# PROBLEMS TO WORK ON
a - In the passage on prior predictive checks, which two tools does the lesson say will be used to carry out these checks?
b - Write the next part of the passage on prior predictive checks, starting right after its final sentence.

[GIVEN PASSAGE — start]

In this lesson, we discuss how prior predictive checks can help build appropriate priors for a model. The procedure is used check to make sure the generative model can actually generate reasonable data sets.

19.1 Building a generative model

When considering how to build the model, we should think about the data generation process. We generally specify the likelihood first, and then use it to identify what the parameters are, which tells us what we need to specify for the prior. Indeed, the prior can often only be understood in the context of the likelihood.

Note, though, that the split between the likelihood and prior need even be explicit. When we study hierarchical models, we will see that it is sometimes not obvious how to unambiguously define the likelihood and prior. Rather, in order to do Bayesian inference, we really only need to specify the joint distribution, \(\pi(y,\theta)\), which is the product of the likelihood and prior.

\[\begin{align} g(\theta \mid y) = \frac{f(y\mid \theta)\,g(\theta)}{f(\theta)} = \frac{\pi(y, \theta)}{f(\theta)}. \end{align} \]

After defining the joint distribution, either by defining a likelihood and a prior separately (which is what we usually do) or by directly defining the joint, we should check to make sure that making draws of data sets \(y\) out of it give reasonable results. In other words, we need to ask if the data generation process we have prescribed actually produces data that obeys physical constraints and matches our intuition. The procedure of prior predictive checks enables this. We use the joint distribution to generate parameter sets and data sets and then check if the results make sense. We will learn about doing this using both Numpy and Stan in this lesson.

19.2 The experiment

We will do a very simple experiment in which we take a sample of retinal tissue and expose it to a constant light source. We measure the spiking activity of a single retinal ganglion cell (RGC) over a time interval. We will consider two models, one with Poissonian spiking and one with Inverse Gaussian-distributed spiking. We will build generative models for each, starting with the Poissonian model. We will use prior predictive checks to hone in on the priors.

[GIVEN PASSAGE — finish]
[ENTRIES SHOWN — start]

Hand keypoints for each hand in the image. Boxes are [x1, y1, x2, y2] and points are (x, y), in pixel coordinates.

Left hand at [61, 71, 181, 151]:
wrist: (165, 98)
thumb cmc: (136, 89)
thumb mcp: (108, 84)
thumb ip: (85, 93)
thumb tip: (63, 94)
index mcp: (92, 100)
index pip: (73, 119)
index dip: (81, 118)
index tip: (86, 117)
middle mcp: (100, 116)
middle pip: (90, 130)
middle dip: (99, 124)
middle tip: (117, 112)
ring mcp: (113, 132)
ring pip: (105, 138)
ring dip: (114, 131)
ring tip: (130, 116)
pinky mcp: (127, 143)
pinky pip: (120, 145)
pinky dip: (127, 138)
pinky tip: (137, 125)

[ENTRIES SHOWN — finish]

# ANSWERS TO THE TASKS
a - Numpy and Stan.

b -
In order to do the prior predictive checks, we will assume we measure spiking for 30 seconds.

19.3 Model 1: Spikes are Poissonian

For our first model, we assume that spikes arise from a Poisson process, such that the interspike intervals are exponentially distributed.

19.3.1 The likelihood

Let \(y\) be the set of observed interspike intervals. Then, our likelihood is i.i.d. Exponentially distributed interspike intervals with rate parameter \(\beta\). Our likelihood is then

\[\begin{align} y_i \sim \text{Expon}(\beta) \;\forall i. \end{align} \]

This makes clear that the parameter we need to estimate is \(\beta\), so we will need to provide a prior for it.

19.3.2 The prior

With our likelihood specified, we need to give a prior for \(\beta\), \(g(\beta)\). For me, it is easier to think about a time scale than a rate, so I will think about priors of \(\tau = 1/\beta\). So, I ask, “What are reasonable values of waiting times for spikes?” I know that refractory times can be a few milliseconds, and we may have very sluggish spiking, so I want a prior that has probability mass between, say 1 ms and 1 s. I could choose a Log Normal prior for \(\tau\), since my prior knowledge ranges over three orders of magnitude. The Log Normal distribution also has the added benefit that \(\beta\) is guaranteed to be positive, which we need to properly parametrize the likelihood.

I will use the trick that if I want 95% of probability mass of a Normally distributed parameter to lie between two bounds, I choose a location parameter as the midpoint between the bounds and the scale parameter as a quarter of the distance between the two bounds. In this case, I want \(\log_{10} \tau\) to lie between 0 and 3, where \(\tau\) is in units of milliseconds. So, I choose the following prior.

\[\begin{align} &\log_{10} \tau \sim \text{Normal}(1.5, 0.75),\\[1em] &\beta = 10^{- \log_{10} \tau}. \end{align} \]

I have done the egregious sin of taking the logarithm of a quantity with units, but we understand that \(\tau\) is in units of milliseconds and \(\beta\) is in units of inverse milliseconds.

So, we now have a complete model; the likelihood and prior, and therefore the joint distribution, are specified. Here it is (all units are ms):

\[\begin{align} &\log_{10} \tau \sim \text{Normal}(1.5, 0.75),\\[1em] &\beta = 10^{- \log_{10} \tau},\\[1em] &y_i \sim \text{Expon}(\beta) \;\forall i. \end{align} \]

19.3.3 Prior predictive checks

Let us now generate samples out of this generative model. This procedure is known as prior predictive checking. We first generate parameter values drawing out of the prior distribution for \(\beta\). We then use those parameter values to generate a data set using the likelihood. We repeat this over and over again to see what kind of data sets we might expect out of our generative model. Each of these generated data sets is called a prior predictive sample. We can do this efficiently using Numpy’s random number generators.

# Time of recording
T = 30_000  # ms

# Instantiate random number generator
rng = np.random.default_rng()

# Number of prior predictive check samples
n_ppc_samples = 1000

# Draw parameters out of the prior
log_tau = rng.normal(1.5, 0.75, size=n_ppc_samples)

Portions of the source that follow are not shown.